Please arrange every line of the listing below as a Markdown table with two columns, Row for the row number and Line for the line itself. Leave out the blank lines.

## Material for this task
=== Begin Enclosure ===

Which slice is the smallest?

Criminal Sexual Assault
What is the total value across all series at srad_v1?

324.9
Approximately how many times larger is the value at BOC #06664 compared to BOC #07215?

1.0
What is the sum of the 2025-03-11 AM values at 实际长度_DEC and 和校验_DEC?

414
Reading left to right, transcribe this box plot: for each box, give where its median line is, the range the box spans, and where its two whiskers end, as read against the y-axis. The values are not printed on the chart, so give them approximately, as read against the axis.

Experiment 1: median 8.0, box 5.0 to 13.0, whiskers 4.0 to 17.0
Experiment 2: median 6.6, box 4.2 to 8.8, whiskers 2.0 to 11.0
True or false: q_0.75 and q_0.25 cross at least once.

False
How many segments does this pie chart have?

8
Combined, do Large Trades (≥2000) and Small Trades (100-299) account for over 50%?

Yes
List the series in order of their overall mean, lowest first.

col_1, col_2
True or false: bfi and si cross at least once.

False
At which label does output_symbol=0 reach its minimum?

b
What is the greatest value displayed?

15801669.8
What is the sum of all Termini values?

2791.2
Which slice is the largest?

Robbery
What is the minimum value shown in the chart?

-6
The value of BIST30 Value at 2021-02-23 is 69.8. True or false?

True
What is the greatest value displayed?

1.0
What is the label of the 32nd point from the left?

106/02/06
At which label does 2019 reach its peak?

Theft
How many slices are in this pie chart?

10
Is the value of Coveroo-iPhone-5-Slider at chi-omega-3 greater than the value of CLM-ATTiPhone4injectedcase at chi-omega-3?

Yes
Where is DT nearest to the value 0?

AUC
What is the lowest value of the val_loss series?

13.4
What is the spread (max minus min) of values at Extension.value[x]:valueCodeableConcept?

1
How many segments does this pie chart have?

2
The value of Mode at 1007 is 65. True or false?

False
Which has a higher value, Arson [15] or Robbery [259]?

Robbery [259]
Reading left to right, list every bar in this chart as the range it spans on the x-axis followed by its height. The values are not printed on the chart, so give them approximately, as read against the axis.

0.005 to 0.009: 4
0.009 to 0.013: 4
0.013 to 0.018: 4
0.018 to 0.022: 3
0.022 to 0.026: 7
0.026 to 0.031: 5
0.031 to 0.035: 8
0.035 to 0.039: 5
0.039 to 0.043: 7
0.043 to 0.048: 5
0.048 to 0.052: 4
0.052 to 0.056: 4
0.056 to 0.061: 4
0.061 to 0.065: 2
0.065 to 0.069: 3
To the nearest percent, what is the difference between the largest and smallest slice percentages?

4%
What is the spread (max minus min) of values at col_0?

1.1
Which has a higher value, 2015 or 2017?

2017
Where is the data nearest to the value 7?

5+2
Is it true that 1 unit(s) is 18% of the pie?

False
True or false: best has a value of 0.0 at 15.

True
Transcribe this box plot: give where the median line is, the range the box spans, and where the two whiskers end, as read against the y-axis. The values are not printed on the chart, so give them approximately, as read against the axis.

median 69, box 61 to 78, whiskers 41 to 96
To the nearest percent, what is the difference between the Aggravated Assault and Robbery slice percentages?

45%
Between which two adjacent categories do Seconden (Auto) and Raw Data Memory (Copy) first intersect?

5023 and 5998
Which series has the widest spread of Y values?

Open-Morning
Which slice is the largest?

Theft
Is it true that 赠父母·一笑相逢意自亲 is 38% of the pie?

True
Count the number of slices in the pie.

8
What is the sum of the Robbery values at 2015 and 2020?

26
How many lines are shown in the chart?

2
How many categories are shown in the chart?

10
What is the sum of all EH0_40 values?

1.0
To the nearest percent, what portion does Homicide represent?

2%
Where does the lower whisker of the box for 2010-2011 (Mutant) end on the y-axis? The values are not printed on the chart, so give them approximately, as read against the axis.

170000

=== End Enclosure ===

## Result for this task
| Row | Line |
|---|---|
| 1 | Which slice is the smallest? |
| 2 | Criminal Sexual Assault |
| 3 | What is the total value across all series at srad_v1? |
| 4 | 324.9 |
| 5 | Approximately how many times larger is the value at BOC #06664 compared to BOC #07215? |
| 6 | 1.0 |
| 7 | What is the sum of the 2025-03-11 AM values at 实际长度_DEC and 和校验_DEC? |
| 8 | 414 |
| 9 | Reading left to right, transcribe this box plot: for each box, give where its median line is, the range the box spans, and where its two whiskers end, as read against the y-axis. The values are not printed on the chart, so give them approximately, as read against the axis. |
| 10 | Experiment 1: median 8.0, box 5.0 to 13.0, whiskers 4.0 to 17.0 |
| 11 | Experiment 2: median 6.6, box 4.2 to 8.8, whiskers 2.0 to 11.0 |
| 12 | True or false: q_0.75 and q_0.25 cross at least once. |
| 13 | False |
| 14 | How many segments does this pie chart have? |
| 15 | 8 |
| 16 | Combined, do Large Trades (≥2000) and Small Trades (100-299) account for over 50%? |
| 17 | Yes |
| 18 | List the series in order of their overall mean, lowest first. |
| 19 | col_1, col_2 |
| 20 | True or false: bfi and si cross at least once. |
| 21 | False |
| 22 | At which label does output_symbol=0 reach its minimum? |
| 23 | b |
| 24 | What is the greatest value displayed? |
| 25 | 15801669.8 |
| 26 | What is the sum of all Termini values? |
| 27 | 2791.2 |
| 28 | Which slice is the largest? |
| 29 | Robbery |
| 30 | What is the minimum value shown in the chart? |
| 31 | -6 |
| 32 | The value of BIST30 Value at 2021-02-23 is 69.8. True or false? |
| 33 | True |
| 34 | What is the greatest value displayed? |
| 35 | 1.0 |
| 36 | What is the label of the 32nd point from the left? |
| 37 | 106/02/06 |
| 38 | At which label does 2019 reach its peak? |
| 39 | Theft |
| 40 | How many slices are in this pie chart? |
| 41 | 10 |
| 42 | Is the value of Coveroo-iPhone-5-Slider at chi-omega-3 greater than the value of CLM-ATTiPhone4injectedcase at chi-omega-3? |
| 43 | Yes |
| 44 | Where is DT nearest to the value 0? |
| 45 | AUC |
| 46 | What is the lowest value of the val_loss series? |
| 47 | 13.4 |
| 48 | What is the spread (max minus min) of values at Extension.value[x]:valueCodeableConcept? |
| 49 | 1 |
| 50 | How many segments does this pie chart have? |
| 51 | 2 |
| 52 | The value of Mode at 1007 is 65. True or false? |
| 53 | False |
| 54 | Which has a higher value, Arson [15] or Robbery [259]? |
| 55 | Robbery [259] |
| 56 | Reading left to right, list every bar in this chart as the range it spans on the x-axis followed by its height. The values are not printed on the chart, so give them approximately, as read against the axis. |
| 57 | 0.005 to 0.009: 4 |
| 58 | 0.009 to 0.013: 4 |
| 59 | 0.013 to 0.018: 4 |
| 60 | 0.018 to 0.022: 3 |
| 61 | 0.022 to 0.026: 7 |
| 62 | 0.026 to 0.031: 5 |
| 63 | 0.031 to 0.035: 8 |
| 64 | 0.035 to 0.039: 5 |
| 65 | 0.039 to 0.043: 7 |
| 66 | 0.043 to 0.048: 5 |
| 67 | 0.048 to 0.052: 4 |
| 68 | 0.052 to 0.056: 4 |
| 69 | 0.056 to 0.061: 4 |
| 70 | 0.061 to 0.065: 2 |
| 71 | 0.065 to 0.069: 3 |
| 72 | To the nearest percent, what is the difference between the largest and smallest slice percentages? |
| 73 | 4% |
| 74 | What is the spread (max minus min) of values at col_0? |
| 75 | 1.1 |
| 76 | Which has a higher value, 2015 or 2017? |
| 77 | 2017 |
| 78 | Where is the data nearest to the value 7? |
| 79 | 5+2 |
| 80 | Is it true that 1 unit(s) is 18% of the pie? |
| 81 | False |
| 82 | True or false: best has a value of 0.0 at 15. |
| 83 | True |
| 84 | Transcribe this box plot: give where the median line is, the range the box spans, and where the two whiskers end, as read against the y-axis. The values are not printed on the chart, so give them approximately, as read against the axis. |
| 85 | median 69, box 61 to 78, whiskers 41 to 96 |
| 86 | To the nearest percent, what is the difference between the Aggravated Assault and Robbery slice percentages? |
| 87 | 45% |
| 88 | Between which two adjacent categories do Seconden (Auto) and Raw Data Memory (Copy) first intersect? |
| 89 | 5023 and 5998 |
| 90 | Which series has the widest spread of Y values? |
| 91 | Open-Morning |
| 92 | Which slice is the largest? |
| 93 | Theft |
| 94 | Is it true that 赠父母·一笑相逢意自亲 is 38% of the pie? |
| 95 | True |
| 96 | Count the number of slices in the pie. |
| 97 | 8 |
| 98 | What is the sum of the Robbery values at 2015 and 2020? |
| 99 | 26 |
| 100 | How many lines are shown in the chart? |
| 101 | 2 |
| 102 | How many categories are shown in the chart? |
| 103 | 10 |
| 104 | What is the sum of all EH0_40 values? |
| 105 | 1.0 |
| 106 | To the nearest percent, what portion does Homicide represent? |
| 107 | 2% |
| 108 | Where does the lower whisker of the box for 2010-2011 (Mutant) end on the y-axis? The values are not printed on the chart, so give them approximately, as read against the axis. |
| 109 | 170000 |